Zwischen Aufbruch und Untergang

von Nina Schwarz

Auf dem Podium hatten sie sich versammelt; zu ihren Füßen lauschte ihresgleichen. Beim 15. Mainzer Mediendisput diskutierten Medienmacher mit Rang und Namen über ihre Zukunft. Sie stritten, als ginge es um das nackte Überleben. Die Evolution der Kommunikationsmedien und in herausragender Weise das Web 2.0 schien eine Aussterbensangst unter einem Teil der Journalisten ausgelöst zu haben. Denn die interaktive Kommunikationsplattform Internet verhilft deren Nutzern, Meinungen mit großem Wirkungsradius zu vertreten. Gleichzeitig nimmt es den klassischen medialen Akteuren aber ihr basales Lebensmittel: die Aufmerksamkeit. Diese zu erobern, geling nur den Anpassungsfähigen, die gemäß des Evolutionsprozesses neue Funktionen ausbilden und andere ablegen.

Wie der Journalistenberuf sich der Zeit und der technischen Möglichkeiten gemäß entwickeln könnte, erörterten im Zwiegespräch der Heddesheimer Blogger Hardy Prothmann und Werner Kaltefleiter, pensionierter TV- Reporter und Autor. Ausgesorgt hat laut Hardy Prothmann zuvorderst die unkritische Berichterstattung. Wegen der "Hurraberichterstattung" von Lokalzeitungen legte er selbst die Tätigkeit als Redakteur ad acta. Dass Lokaljournalisten ganz konform mit den lokalen Akteuren während einer Unternehmensansiedelung Berichterstattung geleistet hatten, hatte Prothmann dazu gebracht, seinen ersten regionalen Blog aufzumachen. Für Ingredienzien eines Erfolgsrezeptes hält Prothmann die Augenhöhe mit Mitbürgern und am Puls der Zeit zu sein. Nur wer gegen den Strom schwimme, erlange am Besten die Aufmerksamkeit auch von Medienzappern. Die Beteiligung am Austausch im Internet sei mittlerweile rege. Nun hat Prothmann sechs ähnliche aufs Lokale bezogene Blogs, sowie das Ziel, diese zu einem Regionalen zu vereinen. Kritisches Informieren zählt für den studierten Politologen zu den obersten Tugenden. Zum prothmannschen investigativem Journalismus gehört es daher, seiner Meinung freien Lauf zu lassen. Damit machte er sich Freunde genau wie Feinde, die ihre Meinung auf dem von Prothmann geschaffenem Portal sogleich austauschen können. Sollten sich dann im Diskurs gemeinsame Interessen herausbilden, könnte Prothmanns Blog grundsätzlich Bürger miteinander verbinden.

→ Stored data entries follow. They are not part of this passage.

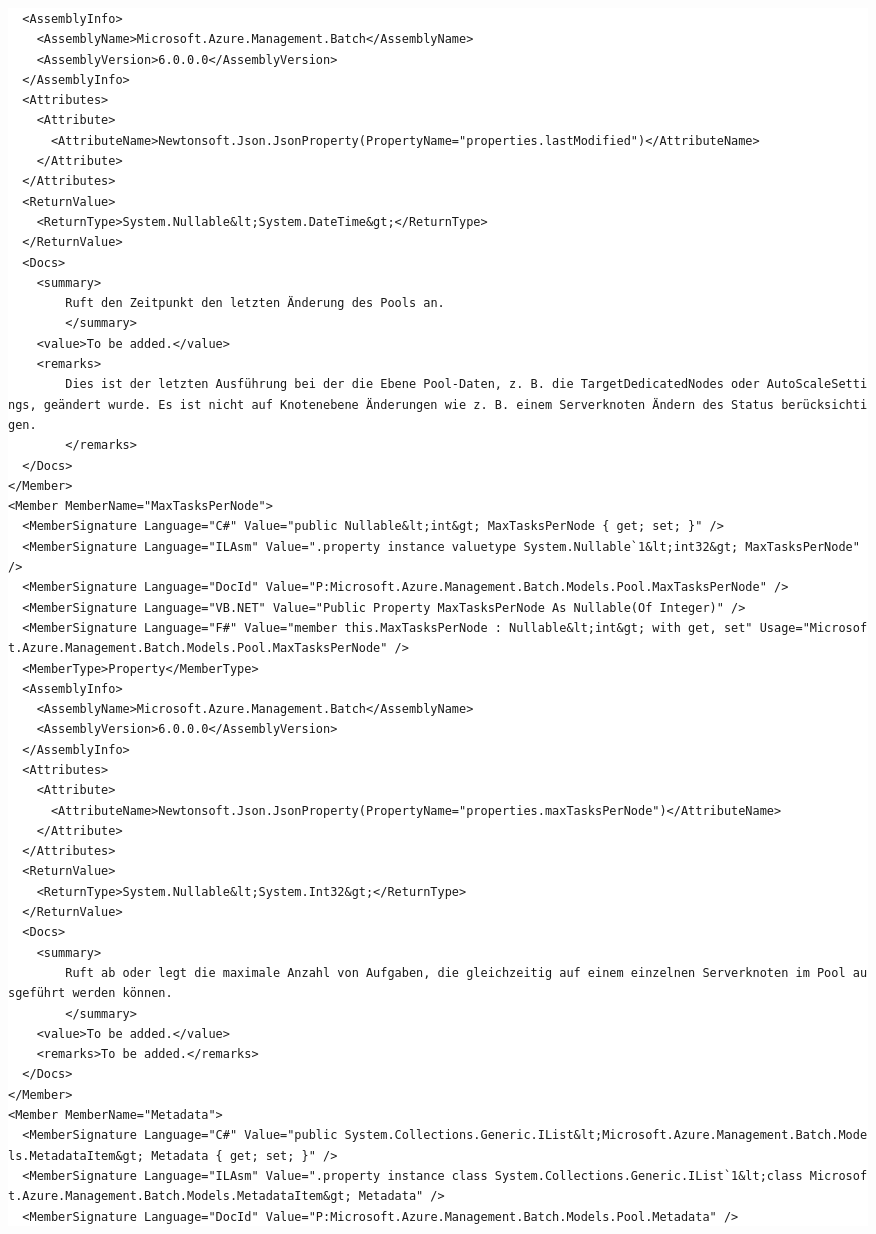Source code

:       <AssemblyInfo>
        <AssemblyName>Microsoft.Azure.Management.Batch</AssemblyName>
        <AssemblyVersion>6.0.0.0</AssemblyVersion>
      </AssemblyInfo>
      <Attributes>
        <Attribute>
          <AttributeName>Newtonsoft.Json.JsonProperty(PropertyName="properties.lastModified")</AttributeName>
        </Attribute>
      </Attributes>
      <ReturnValue>
        <ReturnType>System.Nullable&lt;System.DateTime&gt;</ReturnType>
      </ReturnValue>
      <Docs>
        <summary>
            Ruft den Zeitpunkt den letzten Änderung des Pools an.
            </summary>
        <value>To be added.</value>
        <remarks>
            Dies ist der letzten Ausführung bei der die Ebene Pool-Daten, z. B. die TargetDedicatedNodes oder AutoScaleSettings, geändert wurde. Es ist nicht auf Knotenebene Änderungen wie z. B. einem Serverknoten Ändern des Status berücksichtigen.
            </remarks>
      </Docs>
    </Member>
    <Member MemberName="MaxTasksPerNode">
      <MemberSignature Language="C#" Value="public Nullable&lt;int&gt; MaxTasksPerNode { get; set; }" />
      <MemberSignature Language="ILAsm" Value=".property instance valuetype System.Nullable`1&lt;int32&gt; MaxTasksPerNode" />
      <MemberSignature Language="DocId" Value="P:Microsoft.Azure.Management.Batch.Models.Pool.MaxTasksPerNode" />
      <MemberSignature Language="VB.NET" Value="Public Property MaxTasksPerNode As Nullable(Of Integer)" />
      <MemberSignature Language="F#" Value="member this.MaxTasksPerNode : Nullable&lt;int&gt; with get, set" Usage="Microsoft.Azure.Management.Batch.Models.Pool.MaxTasksPerNode" />
      <MemberType>Property</MemberType>
      <AssemblyInfo>
        <AssemblyName>Microsoft.Azure.Management.Batch</AssemblyName>
        <AssemblyVersion>6.0.0.0</AssemblyVersion>
      </AssemblyInfo>
      <Attributes>
        <Attribute>
          <AttributeName>Newtonsoft.Json.JsonProperty(PropertyName="properties.maxTasksPerNode")</AttributeName>
        </Attribute>
      </Attributes>
      <ReturnValue>
        <ReturnType>System.Nullable&lt;System.Int32&gt;</ReturnType>
      </ReturnValue>
      <Docs>
        <summary>
            Ruft ab oder legt die maximale Anzahl von Aufgaben, die gleichzeitig auf einem einzelnen Serverknoten im Pool ausgeführt werden können.
            </summary>
        <value>To be added.</value>
        <remarks>To be added.</remarks>
      </Docs>
    </Member>
    <Member MemberName="Metadata">
      <MemberSignature Language="C#" Value="public System.Collections.Generic.IList&lt;Microsoft.Azure.Management.Batch.Models.MetadataItem&gt; Metadata { get; set; }" />
      <MemberSignature Language="ILAsm" Value=".property instance class System.Collections.Generic.IList`1&lt;class Microsoft.Azure.Management.Batch.Models.MetadataItem&gt; Metadata" />
      <MemberSignature Language="DocId" Value="P:Microsoft.Azure.Management.Batch.Models.Pool.Metadata" />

Das ist ein großer Pluspunkt des Internet- Formates. In einem Blog kann außerdem potenziell jeder "ein bisschen Journalist" sein. Dieser positive Aspekt bietet gleichzeitig aber auch den Nährboden für die Pessimisten des Mainzer Mediendisputs: Für private Boulevardberichterstattung im Internet werden nicht mal Journalisten gebraucht. So verstärkt sich die Endzeitstimmung auf dem Mainzer Mediendisput unter einem Teil der Anwesenden. Optimistische Kollegen dagegen meinten, dass sich die Medienwelt weiter im gewohnten Takt der tagestäglichen Zeitungen drehe. Ursache dafür sei, dass Printmedien Orientierung bieten, weil in ihnen im Idealfall eine begründete Auswahl der relevantesten weltweiten und lokalen Ereignisse im Überblick dargestellt wird. Dieser Auffassung folgend, bezeichnete Werner Kaltefleiter Journalisten als "Dienstleiter des Volkes". Deren originäre Aufgabe bestünde darin, Menschen ausgewogen und umfassend zu informieren. Der langjährige Politikredakteur und Reporter aus dem Hause ZDF war aus Berufung Journalist geworden. In den Mittelpunkt seiner TV- Reportagen hatte er Mensch und Ethik gestellt. "Heute", so kritisierte Kaltefleiter, "spart man sich kritische Reflektionen aus". Statt dass Zeitungsredaktionen gut recherchierte Hintergrundberichte zu Ereignissen lieferten, die im Sinne des "online first" auf der Website zeitnah veröffentlicht werden, berichte man in Tageszeitungen übereilt einseitiges. Den Bau einer Schule zu lobpreisen, aber zu verschweigen, dass keinerlei Transportmittel zu ihr führen, das sei eben nur die halbe Wahrheit. "Dabei birgt das Internet Chancen: Qualitätsjournalismus ist gerade durch das Internet möglich". Es bringe nicht nur Konkurrenz- und Zeitdruck, sondern biete auch die Möglichkeit, Informationen auf ihren Wahrheitsgehalt sofort zu prüfen. "Crosscheck"- so heiße das Mittel, das zur gegenseitigen Kontrolle der Journalisten genutzt werden kann.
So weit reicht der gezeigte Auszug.